Indian police detain students over BBC’s Modi documentary

Indian police arrested several students in New Delhi Wednesday at a screening of a BBC documentary about Prime Minister Narendra Modi.

Plain clothes officers as well as scores of tear-gas wielding police in riot gear had gathered at the Indian capital’s Jamia Millia Islamia University to prevent the event from taking place. Some students were detained after scuffles with police.

There were similar scenes at other universities this week, as the fight between the Indian government and the UK broadcaster BBC entered its next round. New Delhi is seeking to stop seeking to stop anyone in the country from seeing the two-part documentary, entitled “India: The Modi Question,” which looks at the prime minister and his role in Indian politics.

The Modi administration has called the film “propaganda,” and has banned it from being streamed or shared on social media. Twitter and YouTube have complied with the order, and universities too are blocking student screenings of the film.

At the University of Hyderabad, school administrators opened an investigation into a student group that screened the film earlier this week.
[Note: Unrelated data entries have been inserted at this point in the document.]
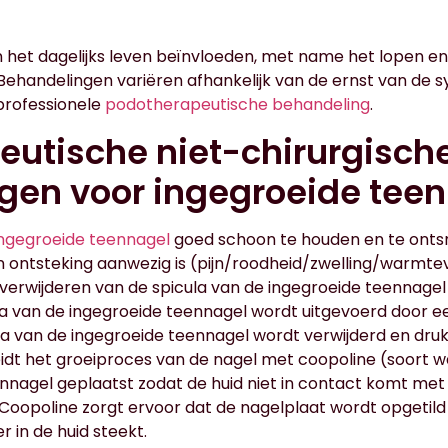
et dagelijks leven beïnvloeden, met name het lopen en
n. Behandelingen variëren afhankelijk van de ernst van d
 professionele
podotherapeutische behandeling
.
eutische niet-chirurgisch
gen voor ingegroeide tee
ingegroeide teennagel
goed schoon te houden en te onts
 ontsteking aanwezig is (pijn/roodheid/zwelling/warmtev
 verwijderen van de spicula van de ingegroeide teennagel 
la van de ingegroeide teennagel wordt uitgevoerd door e
a van de ingegroeide teennagel wordt verwijderd en drukv
dt het groeiproces van de nagel met coopoline (soort w
nnagel geplaatst zodat de huid niet in contact komt me
s. Coopoline zorgt ervoor dat de nagelplaat wordt opgeti
r in de huid steekt.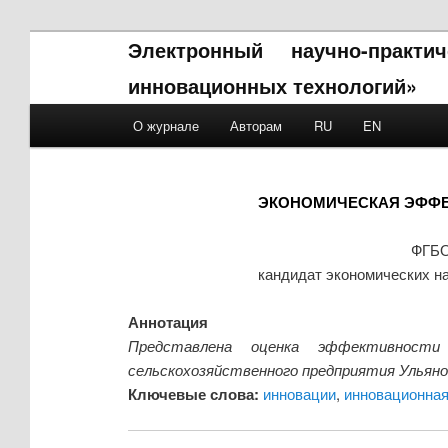
Электронный научно-практ
инновационных технологий»
Main menu
О журнале
Авторам
RU
EN
Skip to primary content
Skip to secondary content
ЭКОНОМИЧЕСКАЯ ЭФФЕ
ФГБО
кандидат экономических на
Аннотация
Представлена оценка эффективности 
сельскохозяйственного предприятия Ульяно
Ключевые слова:
инновации
,
инновационная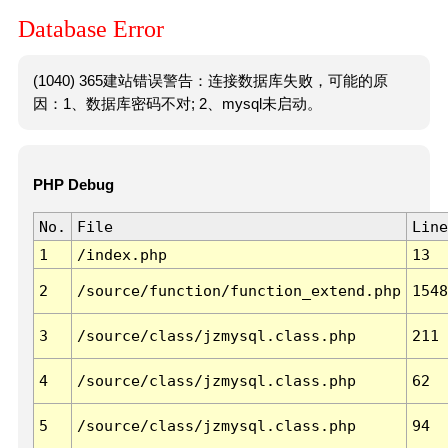
Database Error
(1040) 365建站错误警告：连接数据库失败，可能的原
因：1、数据库密码不对; 2、mysql未启动。
PHP Debug
No.
File
Line
1
/index.php
13
2
/source/function/function_extend.php
1548
3
/source/class/jzmysql.class.php
211
4
/source/class/jzmysql.class.php
62
5
/source/class/jzmysql.class.php
94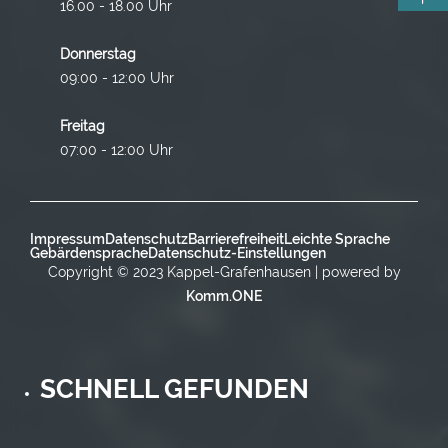
16.00 - 18.00 Uhr
Donnerstag
09:00 - 12:00 Uhr
Freitag
07:00 - 12:00 Uhr
Impressum
Datenschutz
Barrierefreiheit
Leichte Sprache
Gebärdensprache
Datenschutz-Einstellungen
Copyright © 2023 Kappel-Grafenhausen | powered by
Komm.ONE
SCHNELL GEFUNDEN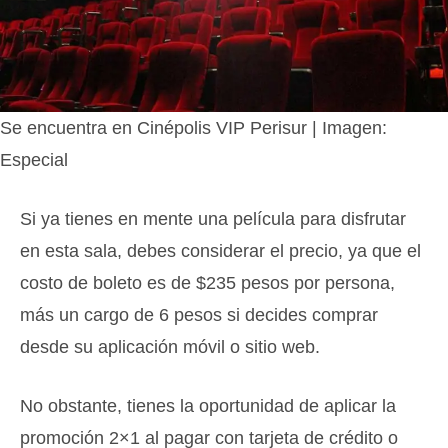
Se encuentra en Cinépolis VIP Perisur | Imagen:
Especial
Si ya tienes en mente una película para disfrutar
en esta sala, debes considerar el precio, ya que el
costo de boleto es de $235 pesos por persona,
más un cargo de 6 pesos si decides comprar
desde su aplicación móvil o sitio web.
No obstante, tienes la oportunidad de aplicar la
promoción 2×1 al pagar con tarjeta de crédito o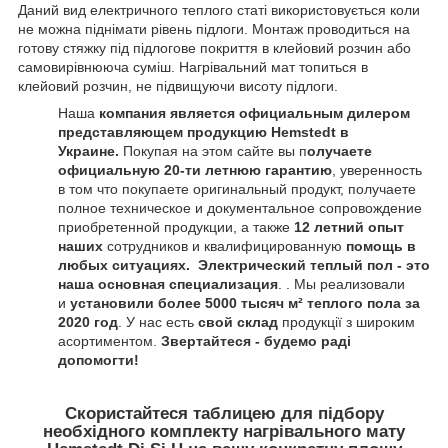
Даний вид електричного теплого статі використовується коли
не можна піднімати рівень підлоги. Монтаж проводиться на
готову стяжку під підлогове покриття в клейовий розчин або
самовирівнююча суміш. Нагрівальний мат топиться в
клейовий розчин, не підвищуючи висоту підлоги.
Наша
компания является официальным дилером
представляющем продукцию
Hemstedt в
Украине.
Покупая на этом сайте вы п
олучаете
официальную 20-ти летнюю гарантию
, уверенность
в том что покупаете оригинальный продукт, получаете
полное техническое и документальное сопровождение
приобретенной продукции, а также
12 летний опыт
наших
сотрудников и квалифицированную
помощь в
любых ситуациях.
Электрический теплый пол - это
наша основная специализация
. . Мы реализовали
и
установили более 5000 тысяч м²
теплого пола за
2020 год
. У нас есть
свой склад
продукції з широким
асортиментом.
Звертайтеся - будемо раді
допомогти!
Скористайтеся таблицею для підбору
необхідного комплекту нагрівального мату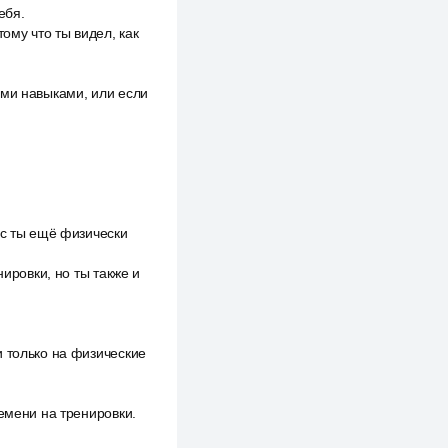
ебя.
ому что ты видел, как
ыми навыками, или если
ас ты ещё физически
нировки, но ты также и
и только на физические
емени на тренировки.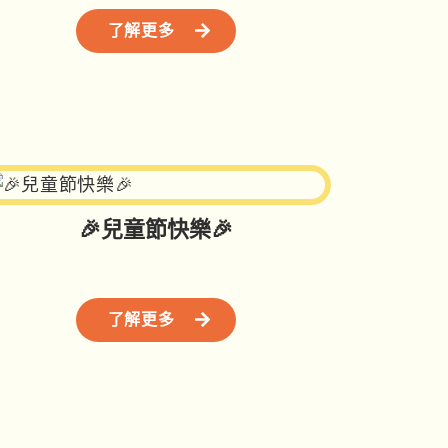
了解更多
🎉兒童節快樂🎉
了解更多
Members of Modi’s Hindu-nationalist Bharatiya Janata Party (BJP) also showed up to protest the film’s screening at a university in southern Kerala.

On Tuesday, Jawaharlal Nehru University in New Delhi went dark when power and internet were cut off to stop a screening at the student union.
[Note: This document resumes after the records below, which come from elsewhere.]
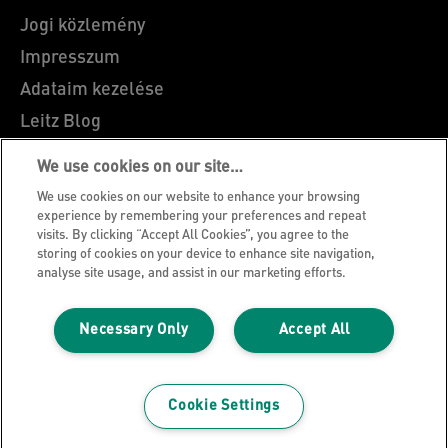
Jogi közlemény
Impresszum
Adataim kezelése
Leitz Blog
Álláslehetőségek
We use cookies on our site…
Leitz EasyPrint
We use cookies on our website to enhance your browsing
Ügyfélszolgálat
experience by remembering your preferences and repeat
visits. By clicking “Accept All Cookies”, you agree to the
Csomagolás újrahasznosítási útmutató
storing of cookies on your device to enhance site navigation,
analyse site usage, and assist in our marketing efforts.
Jótállási feltételek
Megfelelőségi nyilatkozatok
Necessary Only
Accept All
Oldaltérkép
©2026 ACCO Brands
Cookie Settings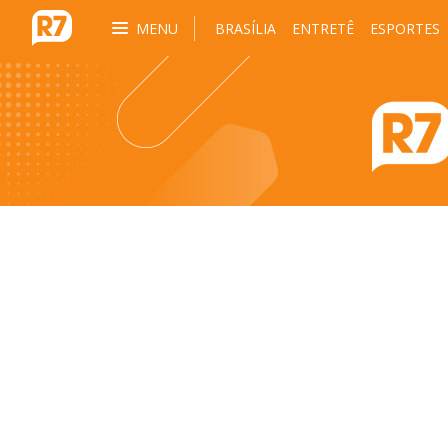
MENU
BRASÍLIA
ENTRETÊ
ESPORTES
“It was obviously the administration that cut off the power,” said student leader Aishe Ghosh. “We are encouraging campuses across the country to hold screenings as an act of resistance against this censorship.” Ghosh also claims members of a far-right group injured several students gathered to see the film by hurling bricks at them.  

Such intense pressure has triggered allegations of censorship and attacks on press freedom from Modi’s opponents.
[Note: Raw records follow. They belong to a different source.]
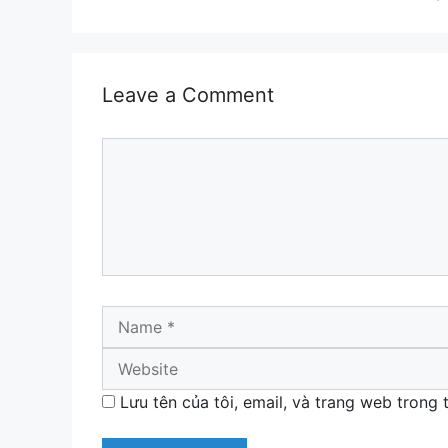
Leave a Comment
Comment
Name
Lưu tên của tôi, email, và trang web trong t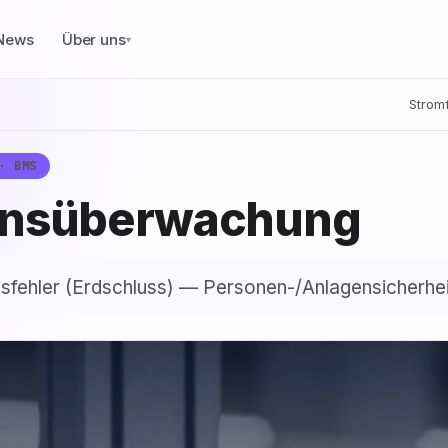
News
Über uns
▾
Stromf
· BMS
ionsüberwachung
nsfehler (Erdschluss) — Personen-/Anlagensicherhei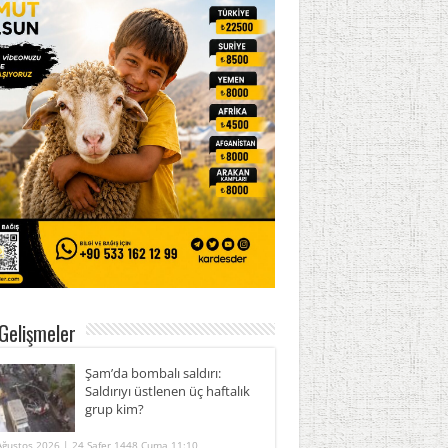
Gelişmeler
Şam’da bombalı saldırı:
Saldırıyı üstlenen üç haftalık
grup kim?
Ağustos 2026 | 24 Safer 1448 Cuma 11:10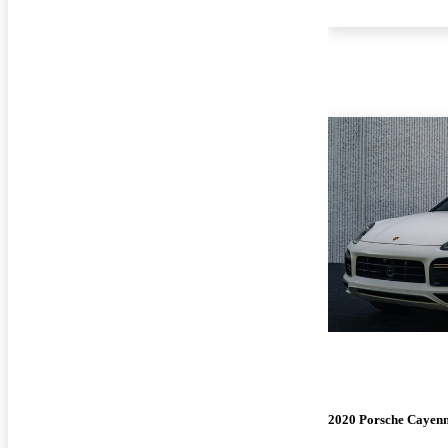
2020 Porsche Cayen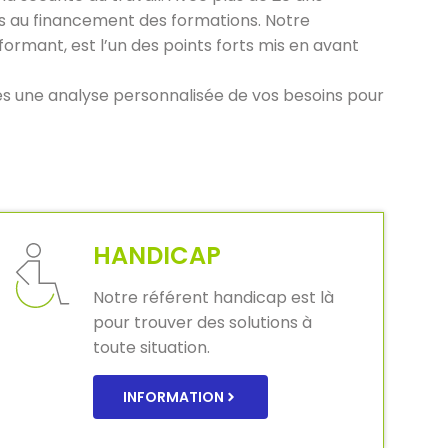
ves au financement des formations. Notre
ormant, est l’un des points forts mis en avant
ès une analyse personnalisée de vos besoins pour
HANDICAP
Notre référent handicap est là
pour trouver des solutions à
toute situation.
INFORMATION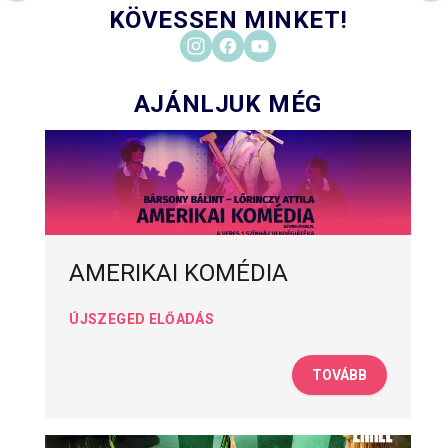
KÖVESSEN MINKET!
AJÁNLJUK MÉG
AMERIKAI KOMÉDIA
ÚJSZEGED ELŐADÁS
TOVÁBB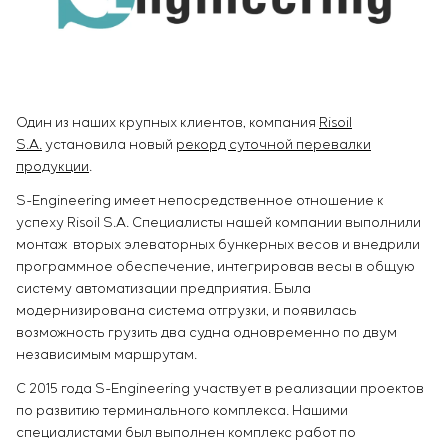
Инфраструктура
заказчика
Вакансии
Химическая промышленность
КОНТАКТЫ
Сервисное обслуживание
Стажировка
Цементная промышленность
Управление проектами
Ветеранам
Аутсорсинг
Консалтинговые услуги
Один из наших крупных клиентов, компания
Risoil
Индивидуальная разработка и испытания
S.A.
установила новый
рекорд суточной перевалки
щитового оборудования
продукции
.
Разработка математических моделей объектов
S-Engineering имеет непосредственное отношение к
управления
успеху Risoil S.A. Специалисты нашей компании выполнили
Разработка специальных алгоритмов
монтаж вторых элеваторных бункерных весов и внедрили
Разработка систем управления
программное обеспечение, интегрировав весы в общую
Энергоаудит
систему автоматизации предприятия. Была
модернизирована система отгрузки, и появилась
возможность грузить два судна одновременно по двум
независимым маршрутам.
С 2015 года S-Engineering участвует в реализации проектов
по развитию терминального комплекса. Нашими
специалистами был выполнен комплекс работ по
Mahua Moitra, a parliamentarian from the All India Trinamool Congress (AITC) party, posted a link to the film on her Twitter account with the words: “Good, bad, or ugly — we decide. Govt doesn’t tell us what to watch.”

The nongovernmental organization  Human Rights Watch criticized efforts to ban the film as typical for the Modi administration, which it says has frequently taken harsh measures to quash stories it doesn’t like.

Indeed, the incident is not isolated, the organization Reporters Without Border ranked India 150 of 180 nations in its most recent World Press Freedom Index — down eight places over the year. 

The ban on the BBC documentary came after the government proposed giving the Press Information Bureau (PIB), an agency tied to the country’s Ministry of Information and Broadcasting, the power to remove content — including news items — the government deems “fake or false.”

Released last week in the UK, the two-part film looks at two periods in Modi’s political career. Part one investigated the 2002 anti-Muslim riots in Gujarat, where Modi was serving as chief minister. The British broadcaster says the second part of the film focuses on Modi’s political track record since being re-elected in 2019.

New Delhi has decried the documentary as having a “colonial mindset,” calling it “propaganda” and “anti-India garbage.” The BBC, however, says the film was “rigorously researched” and included many different views of Modi and his career, including from people in his own BJP party. 

The Modi administration did not reply to BBC interview requests. “We offered the Indian Government a right to reply to the matters raised in the series — it declined to respond.”